Наполовину геркулес, наполовину безумец, с печатью гения в самом безумии! Хорош к тем, кто умеет потворствовать его сладострастию, и в раздражении — железный человек! Верен друзьям, если любит их, иногда фальшив ради своих целей. Великодушен, смел, даже добродетелен, в счастье — глупец и раб женщин! Таков Антоний. Как поступить с таким человеком, которого судьба и обстоятельства, помимо его воли, вознесли на высокую волну счастья? Когда-нибудь эта волна захлестнет его, а пока он переплывает мир и смеется над теми, кто тонет!
— Антоний — человек, — возразил я, — у него много врагов, и, как человек, он может пасть!
— Да, он может пасть, но он — один из трех. Кассий умер, и у Рима появилась новая голова гидры. Убей одну, другая будет шипеть тебе в лицо. Там есть Лепид, молодой Октавий, который с холодной усмешкой торжества будет смотреть на смерть пустого, недостойного Лепида, Антония и Клеопатры. Если я не поеду в Киликию, заметь это, Антоний заключит мир с парфянами и, поверив всем россказням обо мне, — конечно, в них есть доля правды, — обрушится со всей своей силой на Египет. Что тогда?
— Мы прогоним его назад, в Рим!
— Ты так думаешь, Гармахис? Если бы я не выиграла игры, которую мы вели с тобою двенадцать дней тому назад, и ты был бы фараоном, то, наверное, мог бы сделать это, так как вокруг твоего трона собрался весь Древний Египет! Но меня Египет не любит, у меня в жилах течет греческая кровь. Я уничтожила твой великий заговор, в котором была замешана целая половина Египта. Захотят ли эти люди помочь мне? Если бы Египет любил меня, я, конечно, могла бы продержаться одна против всех сил Рима, но Египет ненавидит меня и предпочитает владычество римлян. Я могла бы защищаться, если бы у меня было золото, так как за деньги я могла бы нанять и прокормить солдат. Но у меня ничего нет. Моя казна пуста, и в моей богатой стране долги давят меня.

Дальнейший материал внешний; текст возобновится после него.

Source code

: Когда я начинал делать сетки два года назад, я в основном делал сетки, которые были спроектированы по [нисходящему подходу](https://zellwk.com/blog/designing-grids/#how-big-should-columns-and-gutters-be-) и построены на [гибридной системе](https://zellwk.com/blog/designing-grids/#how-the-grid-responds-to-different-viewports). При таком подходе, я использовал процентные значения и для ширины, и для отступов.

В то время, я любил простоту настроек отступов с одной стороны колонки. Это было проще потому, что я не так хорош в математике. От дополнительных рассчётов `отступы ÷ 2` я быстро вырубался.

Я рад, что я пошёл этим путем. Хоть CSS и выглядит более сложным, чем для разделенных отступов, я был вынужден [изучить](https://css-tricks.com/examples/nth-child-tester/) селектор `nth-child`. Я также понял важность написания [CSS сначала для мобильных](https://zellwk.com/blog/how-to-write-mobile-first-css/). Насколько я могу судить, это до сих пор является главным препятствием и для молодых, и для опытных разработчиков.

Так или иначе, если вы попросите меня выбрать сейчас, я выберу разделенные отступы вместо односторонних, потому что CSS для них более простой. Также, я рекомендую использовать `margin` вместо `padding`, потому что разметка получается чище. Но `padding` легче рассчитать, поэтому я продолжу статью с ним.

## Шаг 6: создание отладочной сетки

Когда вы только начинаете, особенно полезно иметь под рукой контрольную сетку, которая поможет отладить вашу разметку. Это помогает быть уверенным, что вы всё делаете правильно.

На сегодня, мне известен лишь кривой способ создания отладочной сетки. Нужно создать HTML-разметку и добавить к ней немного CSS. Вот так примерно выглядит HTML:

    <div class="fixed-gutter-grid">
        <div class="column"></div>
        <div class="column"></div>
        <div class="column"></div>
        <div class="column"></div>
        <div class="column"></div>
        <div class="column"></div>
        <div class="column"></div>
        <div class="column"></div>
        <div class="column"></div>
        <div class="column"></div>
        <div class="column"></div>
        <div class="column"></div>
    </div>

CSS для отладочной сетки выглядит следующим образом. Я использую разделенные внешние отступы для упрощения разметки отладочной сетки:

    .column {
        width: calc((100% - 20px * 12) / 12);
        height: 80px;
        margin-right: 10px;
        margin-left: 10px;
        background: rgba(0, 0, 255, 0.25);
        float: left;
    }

Войны разорили меня, и я не знаю, где мне найти хоть один талант. Быть может, Гармахис, ты по праву наследства — жрец при пирамидах, — она близко подошла ко мне и заглядывала мне в глаза, — ты, быть может, если слух, дошедший до меня, справедлив, можешь сказать мне, где взять золота, чтобы спасти страну от погибели, а твою любовь от когтей Антония! Скажи, так это?
Я подумал с минуту и ответил:
— Если слухи были верны и я бы мог указать тебе сокровище, скопленное могущественными фараонами для нужд Кеми, как могу я быть уверен, что ты употребишь богатство на пользу страны, для высокой цели?
— Так сокровища эти действительно существуют? — спросила она с любопытством. — Нет, не терзай меня, Гармахис! Поистине одно слово «золото» теперь в нужде, подобно призраку воды в голой пустыне!
— Я думаю, — возразил я, — что сокровища есть, хотя я никогда не видал их. Я знаю, что они лежат там, где их положили. Тяжелое проклятие падет на того, чьи руки воспользуются ими для своих низких целей! Те фараоны, которым было известно местонахождение сокровищ, не осмелились тронуть их, хотя и очень нуждались!
— Так, — сказала Клеопатра, — они были трусливы или не очень нуждались! Покажи мне сокровища, Гармахис!